L’episodio che ha fatto sorgere il dubbio che qualcosa non andasse ai giudici umbri è il restauro di un palazzo di Propaganda Fide in piazza di Spagna: era il 2005 e per questo lavoro il ministero stanziò un finanziamento di 2,5 milioni di euro. Una cifra che la Corte dei Conti non esitò a definire “incongrua” perché destinata ad una proprietà vaticana, e quindi edificata in un’area che non competeva allo Stato italiano. I due cronisti del Corriere spiegano però che il ponteggio per i lavori era stato montato davanti al palazzo già nel 2003: come progettista venne designato l’architetto Angelo Zampolini, che nell’inchiesta sui Grandi Eventi è venuto alla ribalta per essere uomo “di fiducia” di Diego Anemone (fu lui ad esempio a versare i soldi destinati all’acquisto della casa dell’ex ministro Scajola). La ditta che vinse la gara fu invece la Carpineto, che i Ros dei carabinieri hanno recentemente definito “vicina” ad Angelo Balducci, ex Provveditore alle Opere Pubbliche e altro esponente di spicco della “cricca”.
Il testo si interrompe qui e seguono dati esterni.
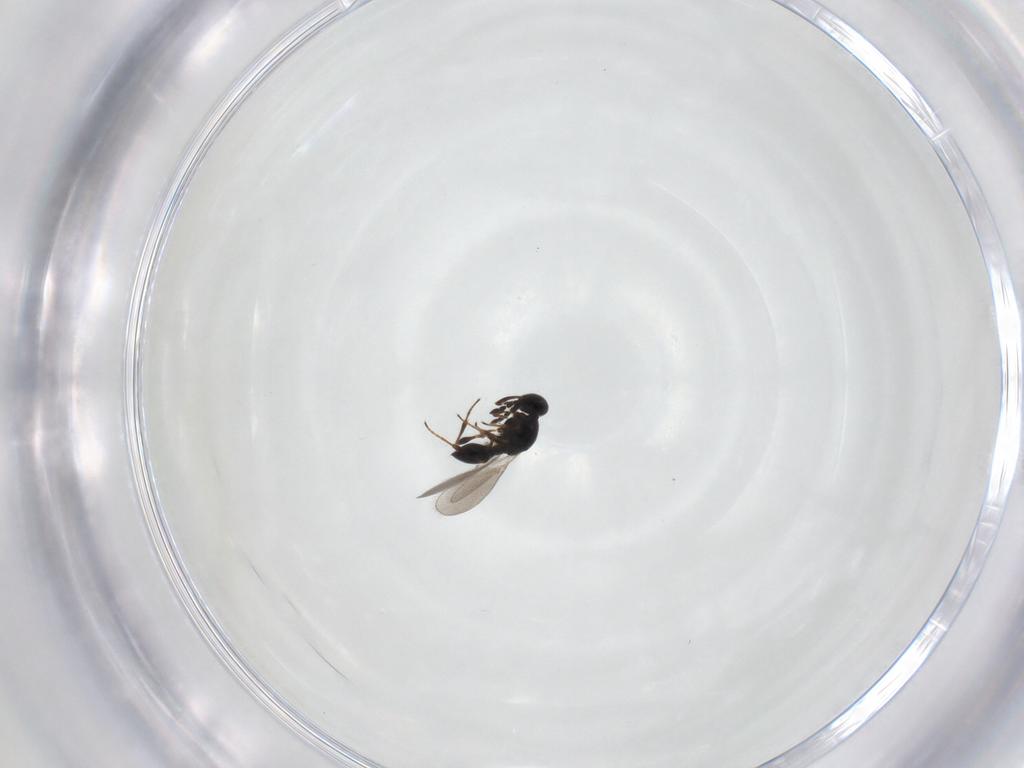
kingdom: Animalia
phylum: Arthropoda
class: Insecta
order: Hymenoptera
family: Platygastridae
Ma i lavori del palazzo di Piazza di Spagna stentavano a decollare, e nel 2004 fu smontato il primo ponteggio. Ed è qua, secondo la ricostruzione di Imarisio e della Sarzanini, che entrò in gioco Lunardi: fu infatti l’allora ex ministro a firmare il decreto con cui vennero stanziati i 2,5 milioni necessari per il restauro. Per giustificare il finanziamento statale, i lavori furono fatti rientrare tra gli “interventi in materia di spettacolo ed attività culturali”. In questa occasione entrò in scena per la prima volta la Arcus, spa governativa che si occupa di ediliza culturale.
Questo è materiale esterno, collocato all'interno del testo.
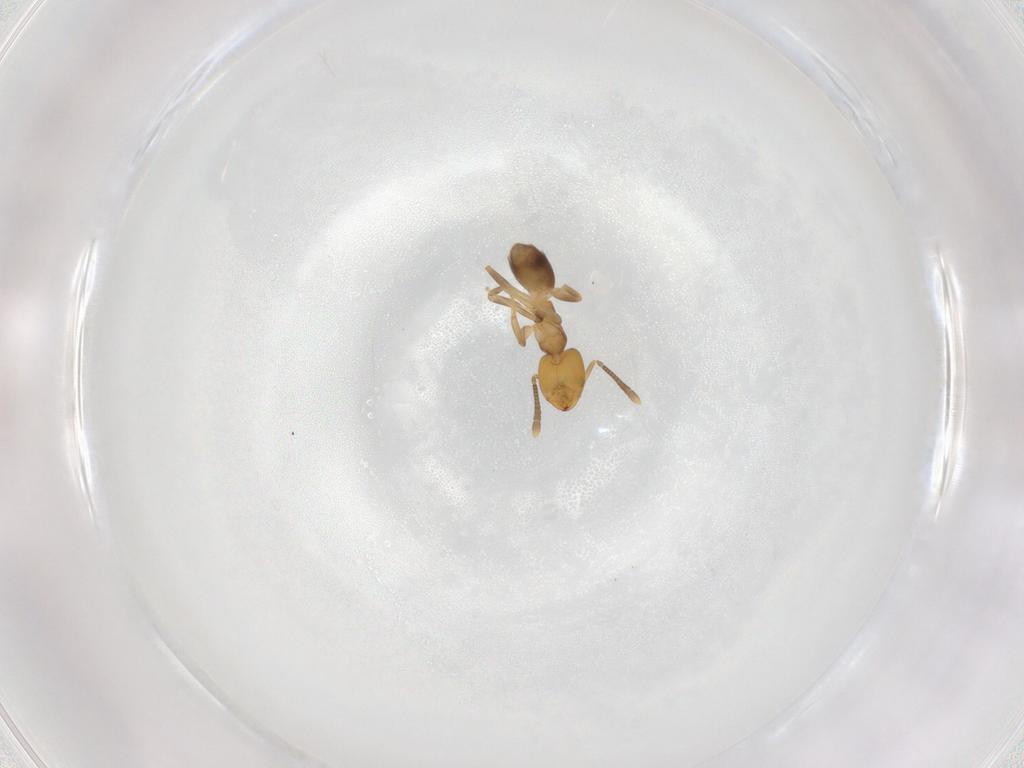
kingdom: Animalia
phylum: Arthropoda
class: Insecta
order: Hymenoptera
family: Formicidae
Ed è proprio la Arcus al centro dell’interesse dei giudici di Perugia: infatti la Corte dei Conti nel 2007 certificò in una relazione che le decisioni della Arcus erano in realtà prese “dai vertici dei ministeri” perchè la società non aveva un regolamento attuativo e quindi le decisioni “non erano ispirate apparentemente a principi di imparzialità e trasparenza”. Dei 26 lavori deliberati dal Arcus (per una spesa totale di 24,70 milioni di euro), il più costoso sarebbe stato appunto il restauro della palazzina di Propaganda Fide. E’ questo il motivo che farebbe crescere negli inquirenti il sospetto che Lunardi abbia ricevuto qualcosa in cambio dalla congregazione religiosa.

Ma questi non sono gli unici sospetti che coinvolgono Propaganda Fide. Imarisio e la Sarzanini sottolineano infatti che tra il 2001 e il 2005 furono eseguiti lavori in diverse proprietà del Vaticano e la ditta che lavorò più di tutte fu quella di Anemone.
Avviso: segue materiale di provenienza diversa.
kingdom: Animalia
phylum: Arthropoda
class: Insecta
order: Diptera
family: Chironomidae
Durante l’interrogatorio a cui è stato sottoposto, Lunardi ha tirato in ballo poi altri due personaggi che sono già emersi dalle carte dell’inchiesta: secondo l’ex ministro infatti, le proprietà di Propaganda Fide erano in qualche modo “gestite” da Balducci, da Pasquale De Lise, ex presidente del Tar del Lazio e neopresidente del Consiglio di Stato, e dall’avvocato Patrizio Leozappa. Proprio De Lise nel 2009 rigettò un provvedimento che favorì il Salaria Sport Village (la struttura riconducibile ad Anemone nella quale Guido Bertolaso avrebbe ricevuto i famosi “messaggi”).